> Extract to read
....................
State v. Raymond A. Peltier

Justice FLAHERTY,

dissenting.

I respectfully dissent from the opinion of the majority in this case. I do so because it is my opinion that the evidence that defendant resisted arrest was admitted in contravention of the provisions of Rules 404(b)1 and 4032. of the Rhode Island Rules *160of Evidence. For the reasons that follow, I would vacate the judgment of conviction and remand this case for a new trial.

Rule 404(b) Should Have Barred Admission

In my opinion, this case stretches, beyond its limits, the admittedly elastic characteristics of Rule 404(b). At trial, evidence of defendant’s resistance to arrest, which took place both after the alleged assault had occurred and after the complaining witness had left the scene, was admitted over defendant’s objection. The mere fact that defendant may have resisted the police’s efforts to arrest him fits neither into the illustrated examples that are delineated in Rule 404(b) nor the spirit of other permitted purposes. This evidence, I submit, is the classic type of evidence that Rule 404 deems inadmissible because it tends to shed light only on a defendant’s character or disposition. This evidence invited the jury to reach the forbidden inference: because defendant demonstrated aggressive tendencies towards the police, it is more likely he was aggressive towards the complaining witness as well and therefore guilty of assaulting her. This, in my opinion, is pure propensity evidence and it is exactly the type of evidence Rule 404 was promulgated to exclude.
....................
(Saved entries)

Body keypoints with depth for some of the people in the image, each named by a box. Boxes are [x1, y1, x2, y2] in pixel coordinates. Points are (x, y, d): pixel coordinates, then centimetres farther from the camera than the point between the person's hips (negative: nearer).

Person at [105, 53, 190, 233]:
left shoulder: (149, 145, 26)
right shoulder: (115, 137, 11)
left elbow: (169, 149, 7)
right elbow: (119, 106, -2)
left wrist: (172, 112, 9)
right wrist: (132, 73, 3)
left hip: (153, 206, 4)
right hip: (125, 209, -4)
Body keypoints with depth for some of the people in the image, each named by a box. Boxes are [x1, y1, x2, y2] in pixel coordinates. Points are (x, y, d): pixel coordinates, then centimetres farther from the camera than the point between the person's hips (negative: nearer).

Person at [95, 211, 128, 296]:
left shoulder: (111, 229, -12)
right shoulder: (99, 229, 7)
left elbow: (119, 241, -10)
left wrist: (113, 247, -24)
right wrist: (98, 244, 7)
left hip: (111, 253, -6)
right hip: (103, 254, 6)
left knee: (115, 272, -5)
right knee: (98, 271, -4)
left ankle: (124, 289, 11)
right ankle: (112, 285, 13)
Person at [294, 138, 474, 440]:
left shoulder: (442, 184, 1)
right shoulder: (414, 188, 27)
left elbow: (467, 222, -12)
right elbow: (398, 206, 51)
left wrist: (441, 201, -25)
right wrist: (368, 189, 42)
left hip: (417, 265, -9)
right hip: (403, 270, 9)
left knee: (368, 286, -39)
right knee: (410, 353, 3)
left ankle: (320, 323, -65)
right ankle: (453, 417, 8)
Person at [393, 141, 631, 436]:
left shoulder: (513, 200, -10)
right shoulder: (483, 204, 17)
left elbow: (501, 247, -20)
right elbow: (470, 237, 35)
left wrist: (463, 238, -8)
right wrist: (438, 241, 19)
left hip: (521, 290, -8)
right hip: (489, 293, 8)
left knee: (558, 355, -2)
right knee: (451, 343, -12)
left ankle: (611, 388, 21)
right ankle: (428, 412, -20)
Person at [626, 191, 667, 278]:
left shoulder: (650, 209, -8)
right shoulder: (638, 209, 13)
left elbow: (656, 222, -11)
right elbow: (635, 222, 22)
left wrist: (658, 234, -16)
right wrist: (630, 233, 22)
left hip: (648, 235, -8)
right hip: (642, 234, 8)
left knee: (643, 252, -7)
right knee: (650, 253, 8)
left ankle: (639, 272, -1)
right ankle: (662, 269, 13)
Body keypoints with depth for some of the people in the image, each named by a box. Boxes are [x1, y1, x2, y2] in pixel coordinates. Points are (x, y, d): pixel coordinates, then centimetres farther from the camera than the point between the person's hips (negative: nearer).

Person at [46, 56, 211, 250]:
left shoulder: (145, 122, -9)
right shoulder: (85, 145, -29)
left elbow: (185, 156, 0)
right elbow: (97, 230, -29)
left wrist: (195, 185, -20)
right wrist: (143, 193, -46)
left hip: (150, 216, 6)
....................
> Task prompt
Can you reproduce the dissent word for word, everything from "dissenting." down to "a new trial."? Rely on the dissent alone, not the listing.

> Solution to the exercise
dissenting.

I respectfully dissent from the opinion of the majority in this case. I do so because it is my opinion that the evidence that defendant resisted arrest was admitted in contravention of the provisions of Rules 404(b)1 and 4032. of the Rhode Island Rules *160of Evidence. For the reasons that follow, I would vacate the judgment of conviction and remand this case for a new trial.